* _WRITTEN TASK 1_
From the IMDB review classification page, list every name brought in by a "from ... import" statement.
* _WRITTEN TASK 2_
Carry the IMDB review classification code forward from its last line, writing the part that comes next.

* _READING PASSAGE_
### IMDB Dataset - Classification of Movie Reviews

Let's look at the dataset from the Interneet Movie Database (IMDB) and use it to train a model to classify whether a review is positive or negative.  This is an example of what is called 'sentiment analysis'.  It is used a lot by firms to find out whether their customers are leaving them good or bad reviews, for instance.

In [49]:
import torch
device = torch.device("cuda:0" if torch.cuda.is_available() else "cpu")

In [50]:
import torchtext
from torchtext.datasets import IMDB, SST2
from torchtext.data.utils import get_tokenizer
from collections import Counter, OrderedDict
from torchtext.vocab import Vocab
import torch
from torch.utils.data import DataLoader

NUMBER_OF_WORDS = 10000

# q_texts = []
# q_labels = []

# q_test_texts = []
# q_test_labels = []

# # Test
# q_texts = ["A D", "B", "A B D", "A B C", "C", "A C"]	
# q_labels = [1, 0, 1, 1, 0, 1]  # 1 = contains A, 0 = does not contain A

# q_test_texts = ["A", "B C", "A C D", "A B C D", "C D", "B C D"]
# q_test_labels = [1, 0, 1, 1, 0, 0]  # 1 = contains A, 0 = does not contain A

tokenizer = get_tokenizer('basic_english')
train_data, test_data = IMDB(split=('train', 'test'))

  

# count = 0
# for item in train_data:
#     if item[0] == 1:
#         count += 1
#         q_texts.append(item[1])
#         q_labels.append(item[0] - 1)
#     if count>1000:
#         break

# count = 0
# for item in train_data:
#     if item[0] == 2:
#         count += 1
#         q_texts.append(item[1])
#         q_labels.append(item[0] - 1)

* _RECORD EXTRACTS_
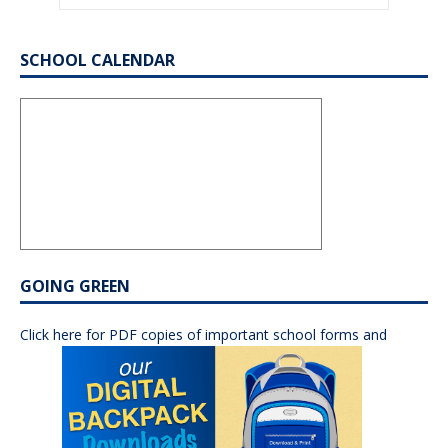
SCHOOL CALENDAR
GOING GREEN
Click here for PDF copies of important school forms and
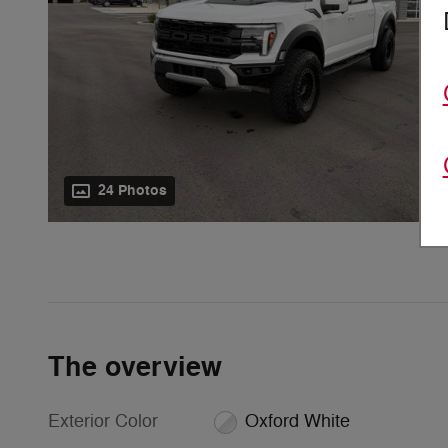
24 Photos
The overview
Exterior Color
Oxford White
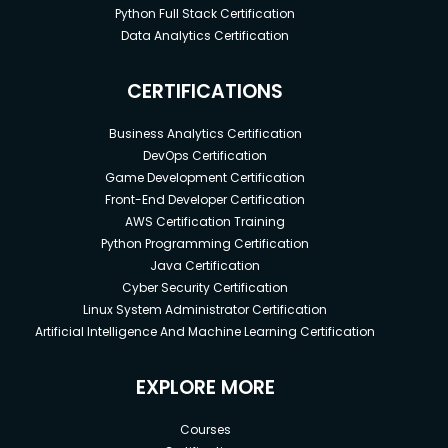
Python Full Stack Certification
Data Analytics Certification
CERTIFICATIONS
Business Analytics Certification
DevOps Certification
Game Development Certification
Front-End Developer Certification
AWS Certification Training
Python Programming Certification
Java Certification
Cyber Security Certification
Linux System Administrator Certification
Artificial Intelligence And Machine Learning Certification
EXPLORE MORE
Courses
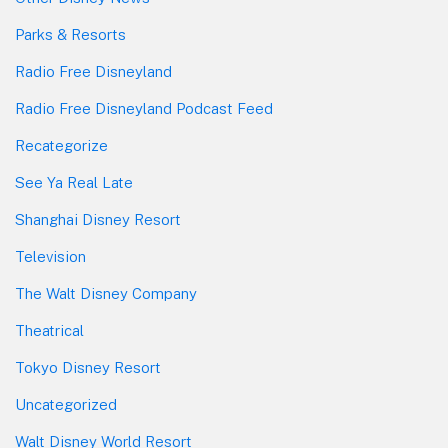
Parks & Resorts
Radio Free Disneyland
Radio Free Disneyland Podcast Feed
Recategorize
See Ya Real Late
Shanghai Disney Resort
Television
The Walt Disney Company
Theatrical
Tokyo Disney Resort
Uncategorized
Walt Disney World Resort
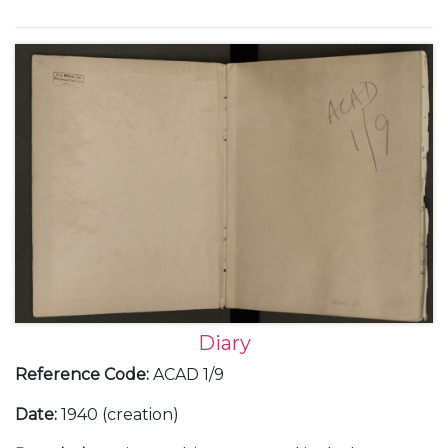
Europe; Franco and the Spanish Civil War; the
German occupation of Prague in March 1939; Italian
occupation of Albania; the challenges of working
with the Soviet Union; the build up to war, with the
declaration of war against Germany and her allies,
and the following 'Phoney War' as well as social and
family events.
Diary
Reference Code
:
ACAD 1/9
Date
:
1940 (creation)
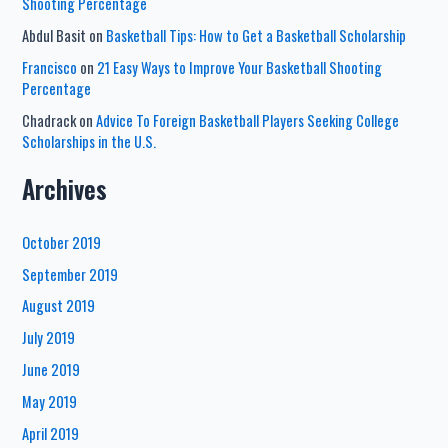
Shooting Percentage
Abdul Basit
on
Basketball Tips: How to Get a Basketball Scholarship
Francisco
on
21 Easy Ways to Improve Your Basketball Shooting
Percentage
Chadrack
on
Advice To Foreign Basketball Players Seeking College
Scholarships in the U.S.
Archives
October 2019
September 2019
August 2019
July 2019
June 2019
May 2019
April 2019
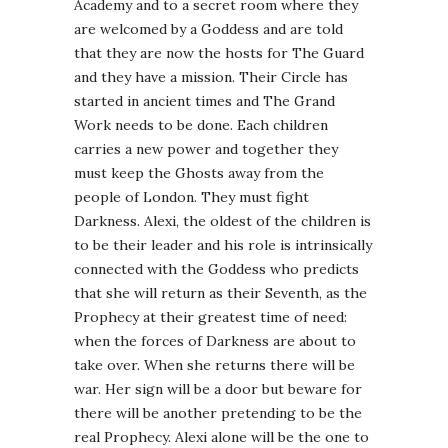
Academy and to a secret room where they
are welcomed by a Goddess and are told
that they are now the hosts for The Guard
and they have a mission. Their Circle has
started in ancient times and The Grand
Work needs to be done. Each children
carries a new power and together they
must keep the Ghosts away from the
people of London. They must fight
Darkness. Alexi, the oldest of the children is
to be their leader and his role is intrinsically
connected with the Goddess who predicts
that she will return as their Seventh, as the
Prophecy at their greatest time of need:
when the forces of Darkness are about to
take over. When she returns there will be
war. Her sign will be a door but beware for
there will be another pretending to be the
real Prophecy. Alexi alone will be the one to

* _WRITTEN ANSWER 1_
IMDB, SST2, get_tokenizer, Counter, OrderedDict, Vocab, DataLoader

* _WRITTEN ANSWER 2_
#     if count>1000:
#         break

# count = 0
# for item in test_data:
#     if item[0] == 2:
#         count += 1
#         q_test_texts.append(item[1])
#         q_test_labels.append(item[0] - 1)
#     if count>200:
#         break

# count = 0
# for item in test_data:
#     if item[0] == 1:
#         count += 1
#         q_test_texts.append(item[1])
#         q_test_labels.append(item[0] - 1)
#     if count>200:
#         break

# counter = Counter()
# for text in q_texts:
#     counter.update(tokenizer(text))

counter = Counter()
for text in train_data:
    counter.update(tokenizer(text[1]))

dict = OrderedDict()
for i, (token, _) in enumerate(counter.most_common(NUMBER_OF_WORDS)):
    dict[token] = i
vocab = Vocab(dict)

def n_hot_encoding(text, vocab):
    indices = [vocab[token] for token in tokenizer(text) if token in vocab]
    one_hot = torch.zeros(len(vocab))
    one_hot[indices] = 1
    return one_hot


BATCH_SIZE = 64
train_loader = DataLoader(train_data, batch_size=BATCH_SIZE, shuffle=True)
test_loader = DataLoader(test_data, batch_size=BATCH_SIZE, shuffle=True)


In [51]:
import torch.nn as nn

class ImdbClassifier1(nn.Module):
    def __init__(self):
        super(ImdbClassifier1, self).__init__()
        self.fc1 = nn.Linear(NUMBER_OF_WORDS, 16)
        self.relu1 = nn.ReLU()
        self.fc2 = nn.Linear(16, 16)
        self.relu2 = nn.ReLU()
        self.fc3 = nn.Linear(16, 1)

    def forward(self, x):
        x = self.fc1(x)
        x = self.relu1(x)
        x = self.fc2(x)
        x = self.relu2(x)
        x = self.fc3(x)
        #x = torch.sigmoid(x)
        return x

model = ImdbClassifier1().to(device)

loss_fn = nn.BCEWithLogitsLoss(reduction='mean')
optimizer = torch.optim.Adam(model.parameters(), lr=0.001)


In [52]:
# def q_test_model():
#     model.eval()
#     with torch.no_grad():
#         correct = 0
#         total = 0
#         for text, label in zip(q_test_texts, q_test_labels):
#             label_tensor = torch.tensor(label).float().to(device)
#             label_tensor = label_tensor.unsqueeze(0).unsqueeze(0)
#             x = torch.stack([n_hot_encoding(text, vocab)]).to(device)
#             y_pred = model(x)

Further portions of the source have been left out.